Task directions | Write out the whole listing again, exactly as given.

Data |
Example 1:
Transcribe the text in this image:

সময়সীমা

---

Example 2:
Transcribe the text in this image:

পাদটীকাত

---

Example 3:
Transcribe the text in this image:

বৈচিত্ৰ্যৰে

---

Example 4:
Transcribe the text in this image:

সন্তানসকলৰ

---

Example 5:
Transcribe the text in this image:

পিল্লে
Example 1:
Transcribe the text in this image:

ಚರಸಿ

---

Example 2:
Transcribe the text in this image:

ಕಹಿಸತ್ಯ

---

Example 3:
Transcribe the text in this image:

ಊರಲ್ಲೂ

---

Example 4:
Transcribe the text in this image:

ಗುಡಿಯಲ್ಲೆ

Reply |
Example 1:
Transcribe the text in this image:

সময়সীমা

---

Example 2:
Transcribe the text in this image:

পাদটীকাত

---

Example 3:
Transcribe the text in this image:

বৈচিত্ৰ্যৰে

---

Example 4:
Transcribe the text in this image:

সন্তানসকলৰ

---

Example 5:
Transcribe the text in this image:

পিল্লে
Example 1:
Transcribe the text in this image:

ಚರಸಿ

---

Example 2:
Transcribe the text in this image:

ಕಹಿಸತ್ಯ

---

Example 3:
Transcribe the text in this image:

ಊರಲ್ಲೂ

---

Example 4:
Transcribe the text in this image:

ಗುಡಿಯಲ್ಲೆ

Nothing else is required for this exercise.